• _TEXTABSCHNITT_
^^^^^^^^

Wer ist die rechtmäßige Mutter? Die Dienstmagd Grusche hat den kleinen Michel huckepack genommen und läuft und läuft. Sie flieht mit ihm vor den blutigen Unruhen und rettet ihn damit vor dem sicheren Tod. Seine leibliche Mutter hat ihn schlichtweg in der Kleiderkammer vergessen. Ihre kostbaren Gewänder waren ihr wichtiger. Nach dem Ende der Kriegswirren verlangt sie nun ihren Sohn und Erben zurück. Der Fall gelangt vor den volksnahen Richter Adzak.

Er lässt einen Kreis wird in die Luft zeichnen und das Kind hinein stellen. Jede der beiden Frauen soll einen seiner Arme festhalten und durch ihre Zugkräftigkeit beweisen, dass sie die rechtmäßige Mutter ist. Grusche kann es nicht übers Herz bringen ihrem Kind Schaden zu zufügen und lässt instinktiv los. Adzak hat einen seiner wenigen lichten Momente und erkennt, dass nur eine liebende Mutter so fühlen kann. Grusche darf das Kind behalten.

Diese bekannte Parabel hat Brecht als Grundlage für seinen "Kaukasischen Kreidekreis" genommen, der jetzt in der Inszenierung von Jacqueline Kornmüller am Schauspielhaus in Hamburg gezeigt wurde. Es ist eine Wiederaufnahme aus Stuttgart von vor zwei Jahren. Kornmüller versucht auf der leeren schwarzen Bühne einen poetischen Bilderreigen zu entfachen. Mit einfachen Mitteln - mit Regenschirmen, Wäscheständern, Holzlatten, Stuhlreihen, Stofffetzen- und mit vielen Darstellern erzählt sie die Geschichte um Grusche und ihren Michel. Sie tut das mit einer großen Lust an Ausschweifung und Ausschmückung. Zahlreiche Nebenfiguren bevölkern mit ihren Späßen und Geschichtchen die Bühne über drei Stunden lang. Die schmeichelnde Musik von Uli Bühl am Keybord und des Sängers und Erzählers Peter Wolf legen einen sanft tragenden Unterton unter die Erzählung. Die bissige Schärfe des Komponisten Paul Dessau wird auf diese Weise weichgespült.

Wer diese Spielfreudigkeit und Einfallsreichtum zu schätzen weiß, kann sich nach Herzenslust an diesem Bilderbogen der Fantasie erfreuen. Wer allerdings die Sprache, Bissigkeit und Logik des Brechttextes in all seiner Klarheit wieder erkennen möchte, wird in dieser Inszenierung enttäuscht werden. Die schauspielerischen Leistungen von Peter Wolf und Katja Danowski können auch letztere anerkennen; mag auch noch so viel um sie herum geschehen, vermögen sie dennoch mit ihrem eindrucksvollen Spiel ihren Figuren Charakter und Seele zu geben.

^^^^^^^^

• _AUFGABE_
Gib aus der Theaterkritik die Stelle wörtlich wieder, die mit „Wer diese Spielfreudigkeit“ beginnt und sich bis einschließlich „Seele zu geben.“ fortsetzt.

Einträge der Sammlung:

^^^^^^^^

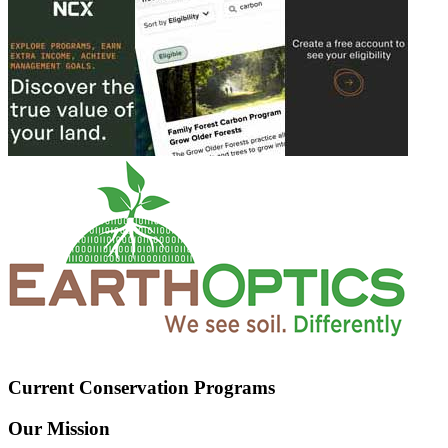
Current Conservation Programs
Our Mission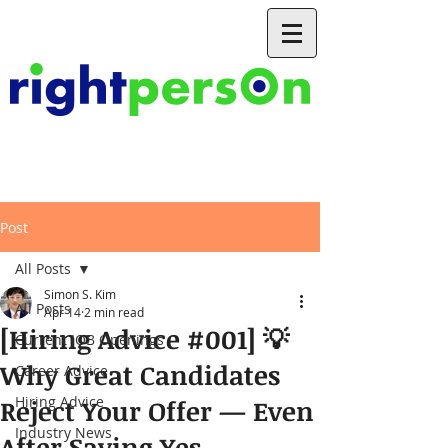
Post
All Posts
Simon S. Kim
All Posts
Apr 14
2 min read
[Hiring Advice #001] 💡
Current JOB Openings
Why Great Candidates
Career Advice
Hiring Advice
Reject Your Offer — Even
Industry News
After Saying Yes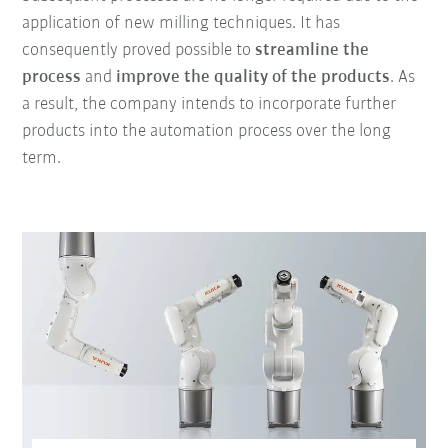
application of new milling techniques. It has
consequently proved possible to
streamline the
process
and
improve the quality of the products
. As
a result, the company intends to incorporate further
products into the automation process over the long
term.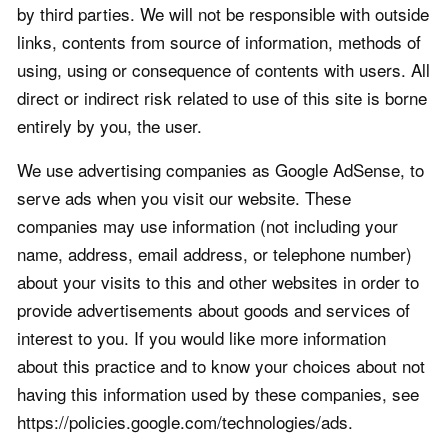
by third parties. We will not be responsible with outside
links, contents from source of information, methods of
using, using or consequence of contents with users. All
direct or indirect risk related to use of this site is borne
entirely by you, the user.
We use advertising companies as Google AdSense, to
serve ads when you visit our website. These
companies may use information (not including your
name, address, email address, or telephone number)
about your visits to this and other websites in order to
provide advertisements about goods and services of
interest to you. If you would like more information
about this practice and to know your choices about not
having this information used by these companies, see
https://policies.google.com/technologies/ads.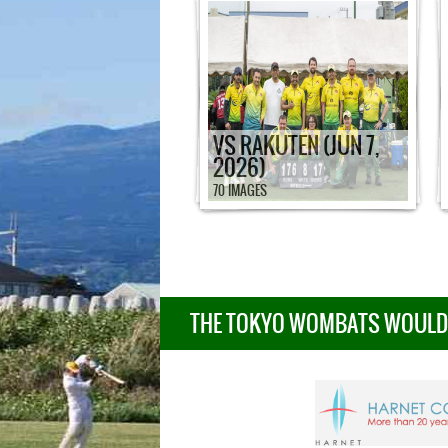
VS RAKUTEN (JUN 7,
2026)
70 IMAGES
THE TOKYO WOMBATS WOULD L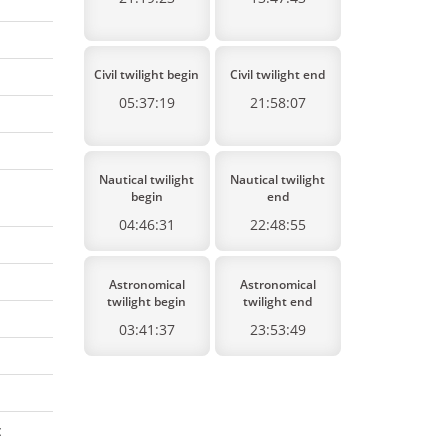
Civil twilight begin
Civil twilight end
05:37:19
21:58:07
Nautical twilight
Nautical twilight
begin
end
04:46:31
22:48:55
Astronomical
Astronomical
twilight begin
twilight end
03:41:37
23:53:49
: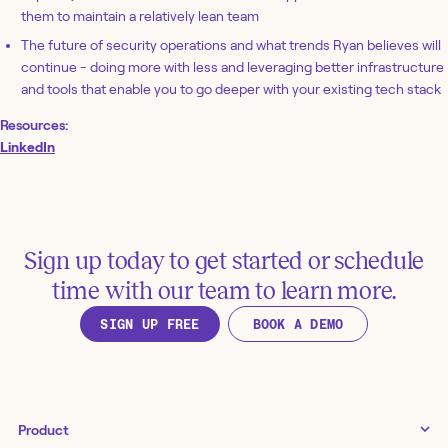
them to maintain a relatively lean team
The future of security operations and what trends Ryan believes will
continue - doing more with less and leveraging better infrastructure
and tools that enable you to go deeper with your existing tech stack
Resources:
LinkedIn
Sign up today to get started or schedule
time with our team to learn more.
SIGN UP FREE
BOOK A DEMO
Product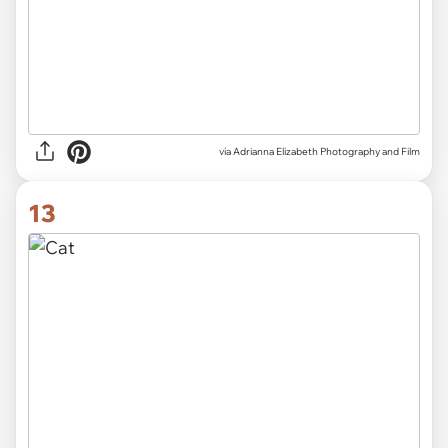
via Adrianna Elizabeth Photography and Film
13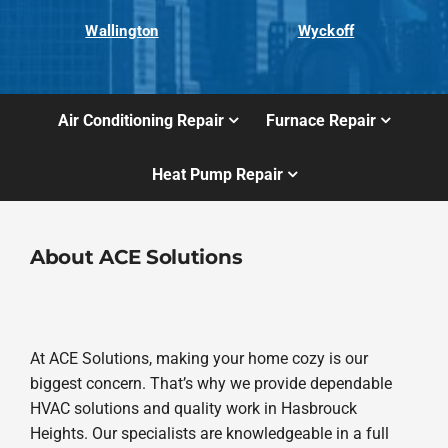
Wallington
Wyckoff
Air Conditioning Repair
Furnace Repair
Heat Pump Repair
About ACE Solutions
At ACE Solutions, making your home cozy is our
biggest concern. That’s why we provide dependable
HVAC solutions and quality work in Hasbrouck
Heights. Our specialists are knowledgeable in a full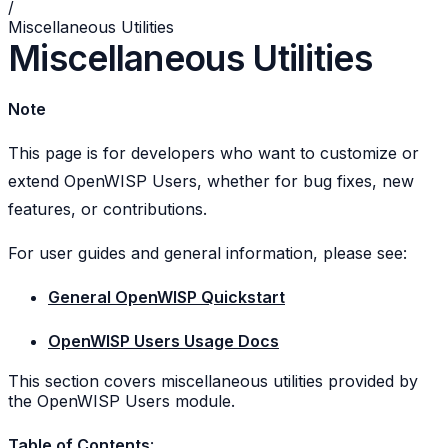
/
Miscellaneous Utilities
Miscellaneous Utilities
Note
This page is for developers who want to customize or
extend OpenWISP Users, whether for bug fixes, new
features, or contributions.
For user guides and general information, please see:
General OpenWISP Quickstart
OpenWISP Users Usage Docs
This section covers miscellaneous utilities provided by
the OpenWISP Users module.
Table of Contents
: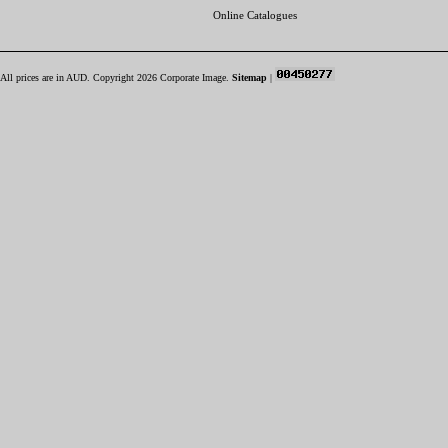
Online Catalogues
All prices are in
AUD
. Copyright 2026 Corporate Image.
Sitemap
|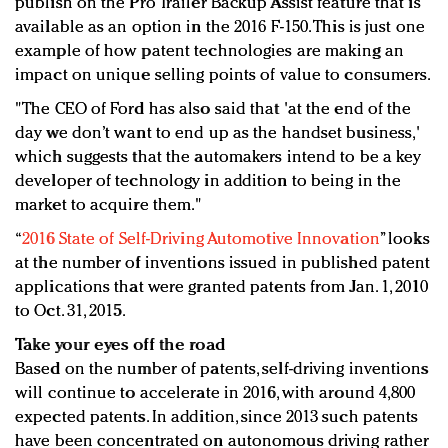
publish on the Pro Trailer Backup Assist feature that is
available as an option in the 2016 F-150. This is just one
example of how patent technologies are making an
impact on unique selling points of value to consumers.
"The CEO of Ford has also said that 'at the end of the
day we don’t want to end up as the handset business,'
which suggests that the automakers intend to be a key
developer of technology in addition to being in the
market to acquire them."
“
2016 State of Self-Driving Automotive Innovation
” looks
at the number of inventions issued in published patent
applications that were granted patents from Jan. 1, 2010
to Oct. 31, 2015.
Take your eyes off the road
Based on the number of patents, self-driving inventions
will continue to accelerate in 2016, with around 4,800
expected patents. In addition, since 2013 such patents
have been concentrated on autonomous driving rather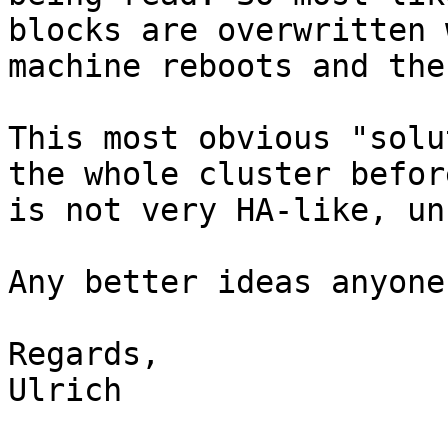
blocks are overwritten 
machine reboots and the
This most obvious "solu
the whole cluster befor
is not very HA-like, un
Any better ideas anyone?
Regards,

Ulrich
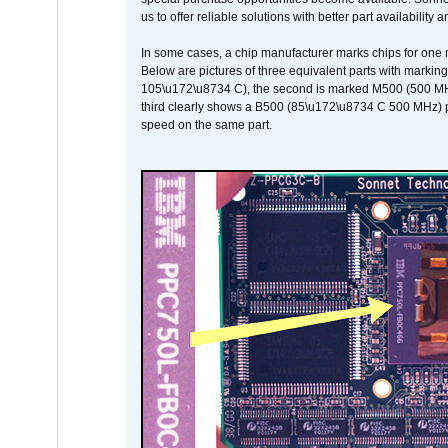
us to offer reliable solutions with better part availability 
In some cases, a chip manufacturer marks chips for one m
Below are pictures of three equivalent parts with marking
105\u172\u8734 C), the second is marked M500 (500 MHz @
third clearly shows a B500 (85\u172\u8734 C 500 MHz) pa
speed on the same part.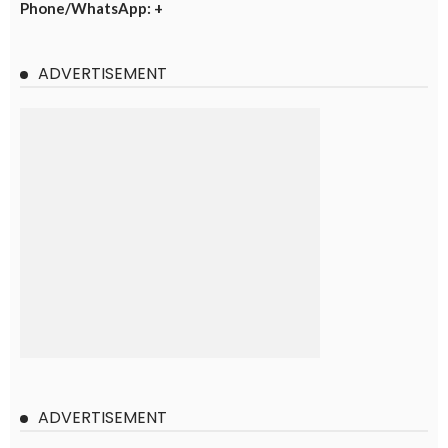
Phone/WhatsApp: +
ADVERTISEMENT
ADVERTISEMENT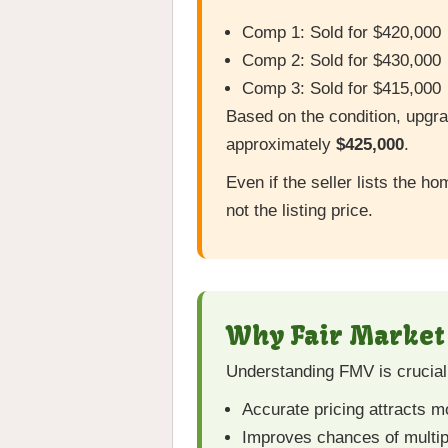
Comp 1: Sold for $420,000
Comp 2: Sold for $430,000
Comp 3: Sold for $415,000
Based on the condition, upgra
approximately
$425,000
.
Even if the seller lists the 
not the listing price.
Why Fair Market 
Understanding FMV is crucial 
Accurate pricing attracts 
Improves chances of multip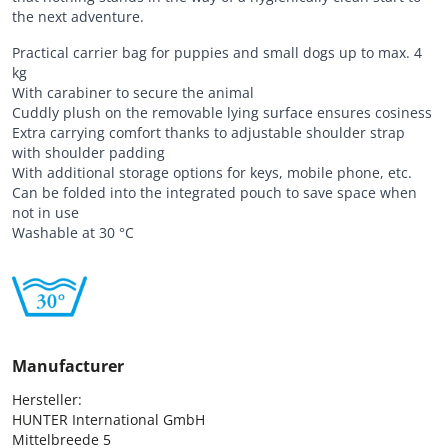
the next adventure.
Practical carrier bag for puppies and small dogs up to max. 4
kg
With carabiner to secure the animal
Cuddly plush on the removable lying surface ensures cosiness
Extra carrying comfort thanks to adjustable shoulder strap
with shoulder padding
With additional storage options for keys, mobile phone, etc.
Can be folded into the integrated pouch to save space when
not in use
Washable at 30 °C
Manufacturer
Hersteller:

HUNTER International GmbH

Mittelbreede 5
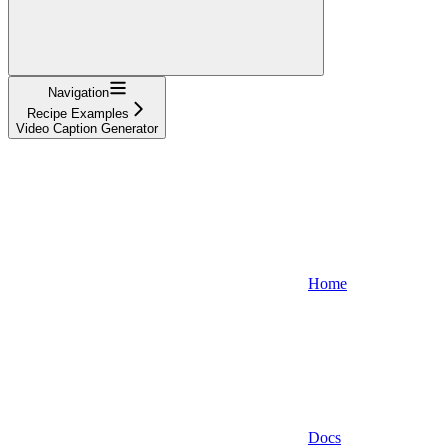
Navigation
Recipe Examples
Video Caption Generator
Home
Docs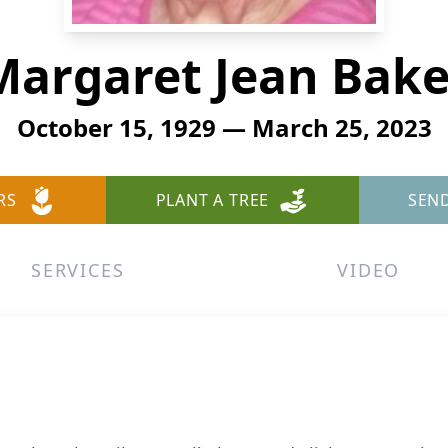
Margaret Jean Bake
October 15, 1929 — March 25, 2023
RS
PLANT A TREE
SEN
SERVICES
VIDEO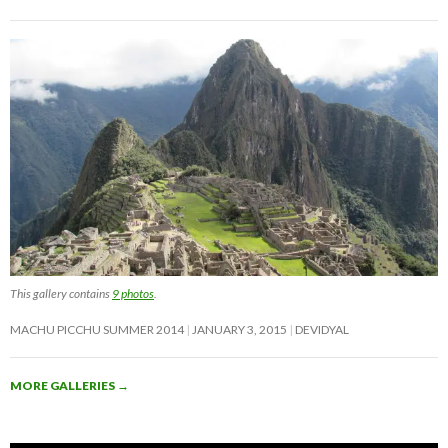
This gallery contains
9 photos
.
MACHU PICCHU SUMMER 2014
JANUARY 3, 2015
DEVIDYAL
MORE GALLERIES
→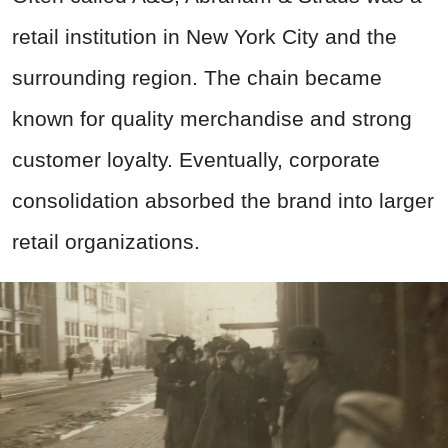
retail institution in New York City and the
surrounding region. The chain became
known for quality merchandise and strong
customer loyalty. Eventually, corporate
consolidation absorbed the brand into larger
retail organizations.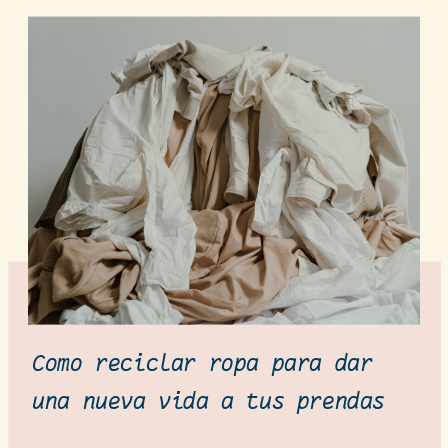
Como reciclar ropa para dar
una nueva vida a tus prendas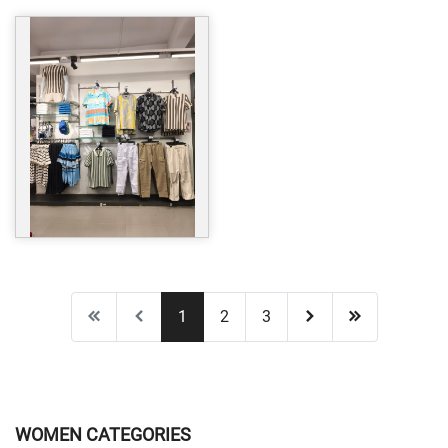
1
2
3
WOMEN CATEGORIES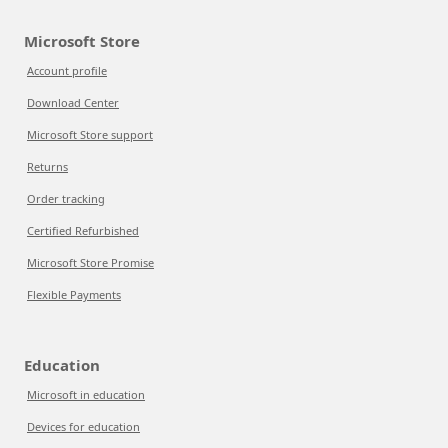
Microsoft Store
Account profile
Download Center
Microsoft Store support
Returns
Order tracking
Certified Refurbished
Microsoft Store Promise
Flexible Payments
Education
Microsoft in education
Devices for education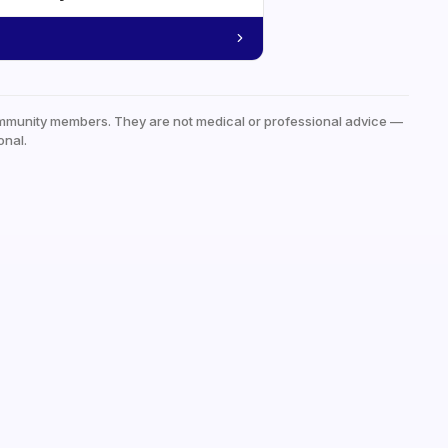
mmunity members. They are not medical or professional advice —
onal.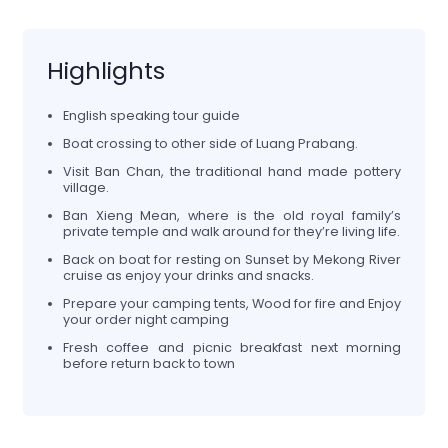
Highlights
English speaking tour guide
Boat crossing to other side of Luang Prabang.
Visit Ban Chan, the traditional hand made pottery
village.
Ban Xieng Mean, where is the old royal family’s
private temple and walk around for they’re living life.
Back on boat for resting on Sunset by Mekong River
cruise as enjoy your drinks and snacks.
Prepare your camping tents, Wood for fire and Enjoy
your order night camping
Fresh coffee and picnic breakfast next morning
before return back to town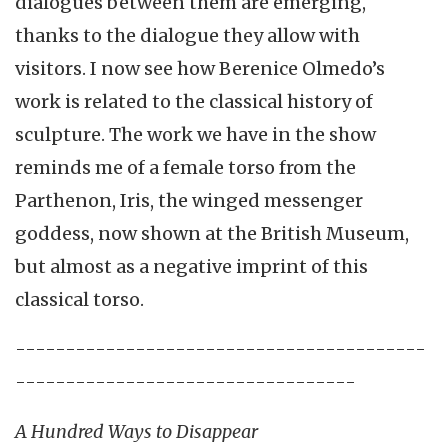
dialogues between them are emerging,
thanks to the dialogue they allow with
visitors. I now see how Berenice Olmedo’s
work is related to the classical history of
sculpture. The work we have in the show
reminds me of a female torso from the
Parthenon, Iris, the winged messenger
goddess, now shown at the British Museum,
but almost as a negative imprint of this
classical torso.
-----------------------------------------
----------------------------------
A Hundred Ways to Disappear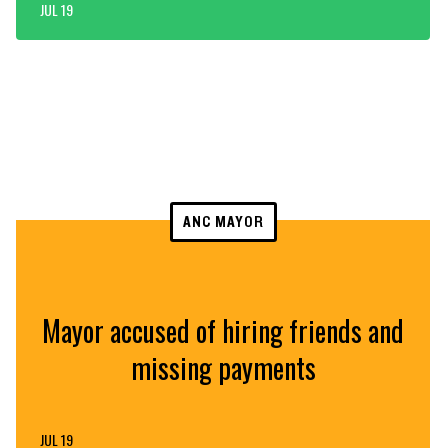
JUL 19
ANC MAYOR
Mayor accused of hiring friends and
missing payments
JUL 19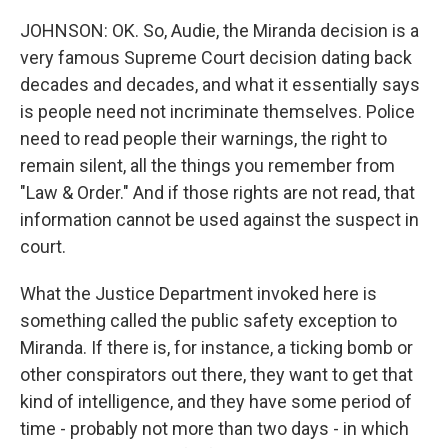
JOHNSON: OK. So, Audie, the Miranda decision is a
very famous Supreme Court decision dating back
decades and decades, and what it essentially says
is people need not incriminate themselves. Police
need to read people their warnings, the right to
remain silent, all the things you remember from
"Law & Order." And if those rights are not read, that
information cannot be used against the suspect in
court.
What the Justice Department invoked here is
something called the public safety exception to
Miranda. If there is, for instance, a ticking bomb or
other conspirators out there, they want to get that
kind of intelligence, and they have some period of
time - probably not more than two days - in which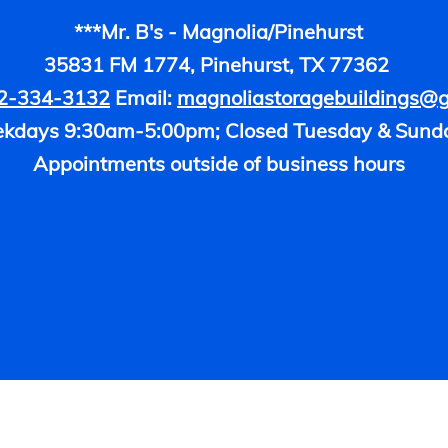
***Mr. B's - Magnolia/Pinehurst
35831 FM 1774, Pinehurst, TX 77362
2-334-3132
Email:
magnoliastoragebuildings@
kdays 9:30am-5:00pm; Closed Tuesday & Sund
Appointments outside of business hours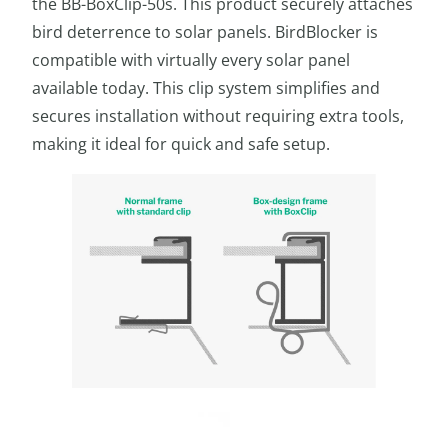
the BB-BoxClip-50s. This product securely attaches
bird deterrence to solar panels. BirdBlocker is
compatible with virtually every solar panel
available today. This clip system simplifies and
secures installation without requiring extra tools,
making it ideal for quick and safe setup.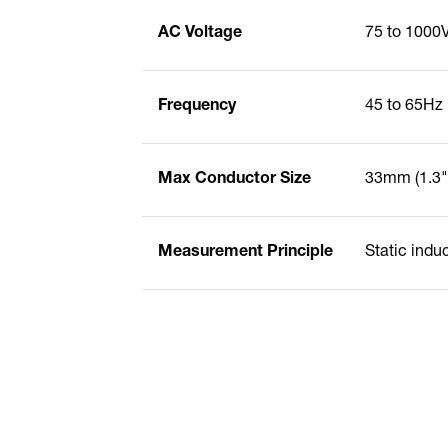
AC Voltage
75 to 1000
Frequency
45 to 65Hz
Max Conductor Size
33mm (1.3"
Measurement Principle
Static indu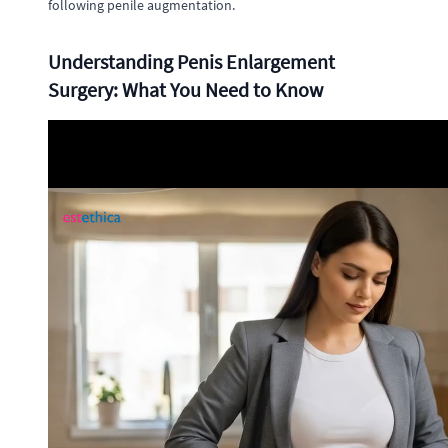
following penile augmentation.
Understanding Penis Enlargement
Surgery: What You Need to Know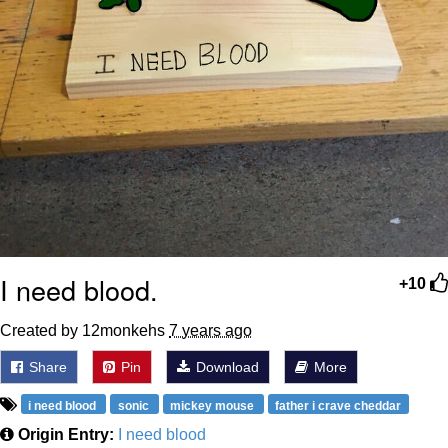
I need blood.
+10
Created by 12monkehs
7 years ago
Share
Pin
Download
More
i need blood
sonic
mickey mouse
father i crave cheddar
Origin Entry:
I need blood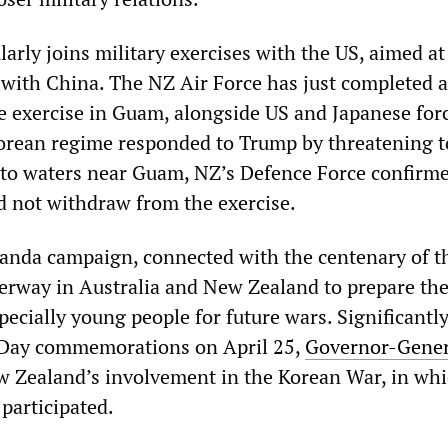
arly joins military exercises with the US, aimed at
 with China. The NZ Air Force has just completed a
 exercise in Guam, alongside US and Japanese forc
orean regime responded to Trump by threatening t
nto waters near Guam, NZ’s Defence Force confirm
d not withdraw from the exercise.
ganda campaign, connected with the centenary of th
erway in Australia and New Zealand to prepare th
ecially young people for future wars. Significantly
c Day commemorations on April 25,
Governor-Gener
 Zealand’s involvement in the Korean War, in wh
participated.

^^^^^^^^

• _SCHRIFTLICHE ANTWORT_
Wer diese Spielfreudigkeit und Einfallsreichtum zu schätzen weiß, kann sich nach Herzenslust an diesem Bilderbogen der Fantasie erfreuen. Wer allerdings die Sprache, Bissigkeit und Logik des Brechttextes in all seiner Klarheit wieder erkennen möchte, wird in dieser Inszenierung enttäuscht werden. Die schauspielerischen Leistungen von Peter Wolf und Katja Danowski können auch letztere anerkennen; mag auch noch so viel um sie herum geschehen, vermögen sie dennoch mit ihrem eindrucksvollen Spiel ihren Figuren Charakter und Seele zu geben.